The Topolobampo Collection contains Albert Kimsey Owen's business records and promotional materials related to the colony and railroad enterprise established on Topolobampo Bay, Sinaloa, Mexico between 1872 and 1910. Materials include business correspondence, writings by Owen, legal documents, descriptions of corporate entities, promotional materials, images of the colony, maps, and plans of Pacific City. Prominent correspondents include C.B. Hoffman, John W. Lovell, J.H. Rice, and Arthur E. Stilwell. Corporations represented in the collection include the Credit Foncier Company; the Texas, Topolobampo and Pacific Railroad and Telegraph Company; the Mexican Western Railroad; and the Kansas City, Mexico and Orient Railway Company. Materials that describe day-to-day life in the colony are not represented in the collection.
Topolobampo Collection, 1872-1910 (MSS 106)
Extent: 2.3 Linear feet (4 archive boxes and 8 oversize folders)
Albert Kimsey Owen was born in Chester, Pennsylvania, on May 17, 1847. In 1863, Owen moved to Fort Craig, New Mexico, and by 1870 he was working as a surveyor in Chester.

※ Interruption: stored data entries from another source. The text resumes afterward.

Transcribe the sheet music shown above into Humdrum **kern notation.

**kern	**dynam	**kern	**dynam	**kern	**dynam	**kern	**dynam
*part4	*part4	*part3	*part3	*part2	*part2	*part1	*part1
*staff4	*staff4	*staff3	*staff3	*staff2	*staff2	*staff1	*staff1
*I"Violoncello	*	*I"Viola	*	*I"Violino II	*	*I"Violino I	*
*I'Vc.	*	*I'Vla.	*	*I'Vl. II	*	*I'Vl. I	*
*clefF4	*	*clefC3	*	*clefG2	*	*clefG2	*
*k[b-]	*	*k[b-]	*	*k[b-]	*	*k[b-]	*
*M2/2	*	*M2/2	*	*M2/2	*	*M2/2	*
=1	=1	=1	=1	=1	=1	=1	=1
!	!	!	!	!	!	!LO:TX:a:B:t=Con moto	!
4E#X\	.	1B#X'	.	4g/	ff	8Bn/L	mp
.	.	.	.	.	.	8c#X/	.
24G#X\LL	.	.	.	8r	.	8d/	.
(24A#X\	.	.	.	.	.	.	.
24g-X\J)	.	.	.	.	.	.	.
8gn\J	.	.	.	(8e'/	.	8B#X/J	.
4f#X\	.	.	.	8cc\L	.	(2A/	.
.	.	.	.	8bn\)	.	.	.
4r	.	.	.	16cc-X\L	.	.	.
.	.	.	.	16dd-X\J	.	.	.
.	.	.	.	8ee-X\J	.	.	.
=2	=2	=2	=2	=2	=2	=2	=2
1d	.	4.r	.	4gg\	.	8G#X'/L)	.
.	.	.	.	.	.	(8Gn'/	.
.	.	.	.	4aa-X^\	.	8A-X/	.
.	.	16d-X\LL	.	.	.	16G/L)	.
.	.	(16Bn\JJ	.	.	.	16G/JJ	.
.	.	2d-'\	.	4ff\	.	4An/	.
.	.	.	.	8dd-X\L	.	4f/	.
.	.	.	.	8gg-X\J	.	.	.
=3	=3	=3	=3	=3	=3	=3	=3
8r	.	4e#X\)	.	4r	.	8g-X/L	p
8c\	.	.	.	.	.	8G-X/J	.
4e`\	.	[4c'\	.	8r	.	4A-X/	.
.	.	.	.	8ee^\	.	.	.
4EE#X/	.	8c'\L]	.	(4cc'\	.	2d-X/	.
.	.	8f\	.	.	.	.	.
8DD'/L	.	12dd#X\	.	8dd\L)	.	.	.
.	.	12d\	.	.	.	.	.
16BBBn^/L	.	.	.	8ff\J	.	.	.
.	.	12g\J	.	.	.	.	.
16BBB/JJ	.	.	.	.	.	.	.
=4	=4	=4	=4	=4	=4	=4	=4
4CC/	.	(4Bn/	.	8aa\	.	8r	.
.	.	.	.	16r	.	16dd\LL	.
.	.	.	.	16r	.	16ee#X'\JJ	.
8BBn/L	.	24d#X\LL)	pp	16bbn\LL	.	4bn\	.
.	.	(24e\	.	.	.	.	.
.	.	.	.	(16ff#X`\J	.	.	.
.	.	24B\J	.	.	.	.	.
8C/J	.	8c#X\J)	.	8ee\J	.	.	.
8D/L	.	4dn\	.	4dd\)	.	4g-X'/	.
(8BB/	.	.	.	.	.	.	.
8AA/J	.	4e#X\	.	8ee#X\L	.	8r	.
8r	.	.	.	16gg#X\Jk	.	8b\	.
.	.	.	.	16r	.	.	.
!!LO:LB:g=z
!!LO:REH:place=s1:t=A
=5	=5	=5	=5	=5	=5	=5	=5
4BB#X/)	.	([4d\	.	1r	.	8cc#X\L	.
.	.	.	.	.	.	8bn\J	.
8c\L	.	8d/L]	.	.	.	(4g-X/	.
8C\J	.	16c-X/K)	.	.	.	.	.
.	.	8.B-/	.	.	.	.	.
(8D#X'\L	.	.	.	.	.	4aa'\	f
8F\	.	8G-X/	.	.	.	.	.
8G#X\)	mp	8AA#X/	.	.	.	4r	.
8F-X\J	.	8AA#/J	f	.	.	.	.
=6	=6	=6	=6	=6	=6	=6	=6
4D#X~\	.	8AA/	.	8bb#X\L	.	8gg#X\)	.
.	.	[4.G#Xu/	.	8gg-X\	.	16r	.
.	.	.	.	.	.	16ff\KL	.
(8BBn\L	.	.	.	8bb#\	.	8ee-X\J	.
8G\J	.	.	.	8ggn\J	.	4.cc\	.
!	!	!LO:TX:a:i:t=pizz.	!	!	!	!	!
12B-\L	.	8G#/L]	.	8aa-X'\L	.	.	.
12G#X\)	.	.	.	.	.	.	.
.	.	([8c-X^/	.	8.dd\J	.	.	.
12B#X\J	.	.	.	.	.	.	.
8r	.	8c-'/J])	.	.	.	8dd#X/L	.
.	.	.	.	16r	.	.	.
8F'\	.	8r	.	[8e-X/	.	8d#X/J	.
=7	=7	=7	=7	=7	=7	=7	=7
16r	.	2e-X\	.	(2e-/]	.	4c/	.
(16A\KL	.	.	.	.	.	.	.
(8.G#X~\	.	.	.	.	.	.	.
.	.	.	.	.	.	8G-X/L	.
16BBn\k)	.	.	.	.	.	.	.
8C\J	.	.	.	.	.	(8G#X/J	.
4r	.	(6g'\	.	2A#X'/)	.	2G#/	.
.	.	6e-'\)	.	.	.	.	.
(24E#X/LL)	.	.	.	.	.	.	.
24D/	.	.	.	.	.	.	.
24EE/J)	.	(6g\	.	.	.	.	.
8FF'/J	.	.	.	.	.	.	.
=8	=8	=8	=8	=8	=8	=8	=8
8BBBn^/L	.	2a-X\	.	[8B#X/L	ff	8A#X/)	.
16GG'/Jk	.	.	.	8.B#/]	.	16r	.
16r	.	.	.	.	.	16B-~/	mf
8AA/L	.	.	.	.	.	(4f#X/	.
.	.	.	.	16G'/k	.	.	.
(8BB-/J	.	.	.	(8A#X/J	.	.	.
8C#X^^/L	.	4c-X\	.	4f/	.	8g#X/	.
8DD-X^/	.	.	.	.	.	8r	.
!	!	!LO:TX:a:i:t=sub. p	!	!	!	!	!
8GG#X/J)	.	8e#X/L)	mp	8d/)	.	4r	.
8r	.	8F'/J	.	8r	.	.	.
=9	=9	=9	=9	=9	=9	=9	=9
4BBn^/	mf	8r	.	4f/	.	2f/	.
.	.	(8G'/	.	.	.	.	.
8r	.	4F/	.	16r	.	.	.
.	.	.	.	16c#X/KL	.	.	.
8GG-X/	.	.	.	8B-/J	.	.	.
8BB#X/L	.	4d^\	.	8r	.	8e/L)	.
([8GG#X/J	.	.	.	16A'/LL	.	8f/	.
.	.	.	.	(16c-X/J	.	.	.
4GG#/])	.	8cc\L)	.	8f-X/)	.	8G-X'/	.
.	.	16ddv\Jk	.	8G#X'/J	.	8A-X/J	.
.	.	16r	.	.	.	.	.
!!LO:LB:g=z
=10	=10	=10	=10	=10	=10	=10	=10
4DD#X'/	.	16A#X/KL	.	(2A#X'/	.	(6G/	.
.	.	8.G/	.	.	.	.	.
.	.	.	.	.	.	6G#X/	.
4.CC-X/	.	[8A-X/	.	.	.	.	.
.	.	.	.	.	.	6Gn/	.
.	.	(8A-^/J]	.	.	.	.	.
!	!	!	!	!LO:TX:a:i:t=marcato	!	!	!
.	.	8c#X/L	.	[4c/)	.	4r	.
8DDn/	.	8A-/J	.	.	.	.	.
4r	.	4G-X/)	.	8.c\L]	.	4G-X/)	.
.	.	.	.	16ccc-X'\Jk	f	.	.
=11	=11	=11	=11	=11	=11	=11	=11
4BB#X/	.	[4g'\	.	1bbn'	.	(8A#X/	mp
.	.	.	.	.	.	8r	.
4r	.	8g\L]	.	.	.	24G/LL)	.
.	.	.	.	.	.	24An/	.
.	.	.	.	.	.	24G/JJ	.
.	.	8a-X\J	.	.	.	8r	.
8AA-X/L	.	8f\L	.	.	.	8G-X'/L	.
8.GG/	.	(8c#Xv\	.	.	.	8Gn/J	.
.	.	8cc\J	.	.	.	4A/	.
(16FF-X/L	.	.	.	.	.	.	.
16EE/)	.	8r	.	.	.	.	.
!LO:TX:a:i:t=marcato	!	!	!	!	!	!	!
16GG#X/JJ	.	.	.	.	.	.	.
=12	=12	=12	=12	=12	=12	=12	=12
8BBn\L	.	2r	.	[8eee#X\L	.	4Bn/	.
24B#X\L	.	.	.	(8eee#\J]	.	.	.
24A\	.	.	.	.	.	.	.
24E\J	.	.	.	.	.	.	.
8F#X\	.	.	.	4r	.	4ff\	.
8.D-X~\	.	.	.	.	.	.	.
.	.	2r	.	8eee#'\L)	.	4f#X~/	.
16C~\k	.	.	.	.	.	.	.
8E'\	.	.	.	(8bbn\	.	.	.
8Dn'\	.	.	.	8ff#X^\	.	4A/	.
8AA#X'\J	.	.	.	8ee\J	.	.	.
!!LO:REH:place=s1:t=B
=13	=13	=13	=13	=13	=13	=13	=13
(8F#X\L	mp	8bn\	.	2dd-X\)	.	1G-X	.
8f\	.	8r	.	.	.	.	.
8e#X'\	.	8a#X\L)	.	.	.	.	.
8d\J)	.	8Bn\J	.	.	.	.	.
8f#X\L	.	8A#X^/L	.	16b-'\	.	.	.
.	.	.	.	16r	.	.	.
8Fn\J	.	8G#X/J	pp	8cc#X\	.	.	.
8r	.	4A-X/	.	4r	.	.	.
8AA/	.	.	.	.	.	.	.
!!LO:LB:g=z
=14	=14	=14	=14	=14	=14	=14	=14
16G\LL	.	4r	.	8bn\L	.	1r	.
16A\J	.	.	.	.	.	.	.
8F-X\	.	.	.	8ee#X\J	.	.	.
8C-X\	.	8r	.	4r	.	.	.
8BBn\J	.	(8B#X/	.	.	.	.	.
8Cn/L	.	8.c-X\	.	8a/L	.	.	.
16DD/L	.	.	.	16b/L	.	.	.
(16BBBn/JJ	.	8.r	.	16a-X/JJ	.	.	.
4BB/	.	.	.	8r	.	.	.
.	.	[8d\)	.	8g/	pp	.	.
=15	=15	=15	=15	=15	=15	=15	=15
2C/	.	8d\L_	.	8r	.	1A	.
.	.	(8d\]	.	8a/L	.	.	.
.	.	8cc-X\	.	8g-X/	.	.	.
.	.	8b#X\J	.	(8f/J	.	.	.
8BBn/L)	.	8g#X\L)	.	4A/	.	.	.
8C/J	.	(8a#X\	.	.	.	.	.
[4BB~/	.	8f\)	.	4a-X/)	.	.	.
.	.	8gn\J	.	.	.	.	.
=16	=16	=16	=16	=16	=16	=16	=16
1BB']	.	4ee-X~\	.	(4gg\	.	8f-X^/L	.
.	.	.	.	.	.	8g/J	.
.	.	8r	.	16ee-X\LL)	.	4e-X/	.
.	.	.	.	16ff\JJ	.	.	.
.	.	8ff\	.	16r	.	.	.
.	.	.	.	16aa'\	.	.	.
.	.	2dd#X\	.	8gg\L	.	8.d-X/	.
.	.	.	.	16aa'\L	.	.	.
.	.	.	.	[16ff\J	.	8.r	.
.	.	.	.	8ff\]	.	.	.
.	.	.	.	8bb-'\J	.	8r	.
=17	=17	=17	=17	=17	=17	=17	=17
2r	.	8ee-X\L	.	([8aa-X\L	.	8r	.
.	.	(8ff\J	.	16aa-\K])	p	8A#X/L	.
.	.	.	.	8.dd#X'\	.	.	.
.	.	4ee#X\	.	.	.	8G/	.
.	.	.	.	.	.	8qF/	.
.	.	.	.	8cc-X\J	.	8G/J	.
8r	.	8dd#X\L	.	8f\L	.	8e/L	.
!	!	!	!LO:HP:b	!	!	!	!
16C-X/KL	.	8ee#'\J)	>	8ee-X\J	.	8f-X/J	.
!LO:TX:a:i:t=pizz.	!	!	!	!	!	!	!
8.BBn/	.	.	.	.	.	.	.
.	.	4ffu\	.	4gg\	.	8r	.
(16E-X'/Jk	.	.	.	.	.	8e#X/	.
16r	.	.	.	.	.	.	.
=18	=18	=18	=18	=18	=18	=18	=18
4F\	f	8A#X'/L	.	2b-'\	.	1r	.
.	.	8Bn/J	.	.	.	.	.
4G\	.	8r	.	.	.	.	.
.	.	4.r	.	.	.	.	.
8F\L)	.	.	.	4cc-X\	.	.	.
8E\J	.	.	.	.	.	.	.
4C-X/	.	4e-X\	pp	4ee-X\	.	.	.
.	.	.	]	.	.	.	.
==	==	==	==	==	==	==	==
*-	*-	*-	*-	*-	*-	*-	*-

In the spring of 1872, he was hired by William S. Rosecrans and William J. Palmer to survey the west coast of Mexico for an extension of the Denver and Rio Grande Railroad; it was then that he first reconnoitered the bay of Topolobampo, Sinaloa, Mexico.
Owen immediately realized Topolobampo's commercial potential as a port for the mining regions of northern Mexico, as an outlet for trade with Asia, and as the terminus of a railroad that would connect the eastern seaboard with a southern point on the Pacific coast. After Palmer and Rosecrans failed to obtain a railroad concession, Owen surveyed and planned a town at Topolobampo harbor and, in 1880, organized a corporation with a group of New England investors called the Texas, Topolobampo and Pacific Railroad and Telegraph Company. In 1881, with the help of Porfirio Diaz, he obtained a concession to build the first section of track, to establish a colony and to build a city surrounding the harbor.
Owen's vision for the colony reflected his notion of utopian socialism, which he called "Integral Co-operation," and as chairman of the Credit Foncier Company, the corporate owner of colony lands, he was able to determine much of the character of the community. Colonists were required to subscribe in writing to the tenets of the company, which espoused eliminating private wealth and the use of money in favor of a system of credits for labor. Eight hours of sleep, eight hours of work and eight hours of culture and entertainment were among the guidelines that attracted colonists. Moreover, colonists were assured that they would build, operate and own the railroad, telegraphs, banks, water supply, and that they would share equal stakes in all aspects of running the town. All members were seen as equals and had to share equally in working the land and building the colony.
The first twenty-seven colonists arrived on November 10, 1886. Disorganized and without sufficient funding, the colony soon moved thirty miles inland to farm more productive land; later, they also rented agricultural lands at La Logia. The inability to secure a reliable source of water for agriculture and human consumption plagued colonists, and in 1891 colonists began "Los Tastes Ditch" to divert water from the Fuerte River toward Topolobampo Bay. Eventually, silting and low river flows made the canal unreliable. Colonists were also aided by Christian B. Hoffman, who created the Kansas-Sinaloa Investment Company to raise capital.
In the early 1890s, many colonists favored individual land ownership rather than corporate ownership. This dispute divided the community and eventually caused Owen, a supporter of corporate ownership, to leave the colony and abandon his faith in the ideals of "Integral Co-operation." Subsequently, he engaged Joseph Hampl as his agent in Topolobampo. In 1900, Owen convinced Arthur E. Stilwell and a group of Kansas City bankers to form the Kansas City, Mexico and Orient Railway Company. Work began in 1903, and the line to Topolobampo was in operation by 1909. The colony was abandoned by the turn of the century.
The Topolobampo Collection contains Albert K. Owen's business records related to the promotion and development of the land, railroad and community at the bay of Topolobampo, Sinaloa, Mexico, between 1872 and 1910. It provides a unique example of foreign capitalist development and colonization in late nineteenth-century Mexico. The collection contains correspondence, writings, legal documents, notes, published articles, maps, and plans that document the origins of Topolobampo, the ideas associated with the formation of the colony and highlight the ensuing legal and social problems that plagued the community. Materials that describe day-to-day life in the colony are not represented in the collection.
Arranged in four series: 1) CORRESPONDENCE, 2) WRITINGS BY OWEN, 3) SUBJECT MATERIALS, and 4) MAPS AND PLANS.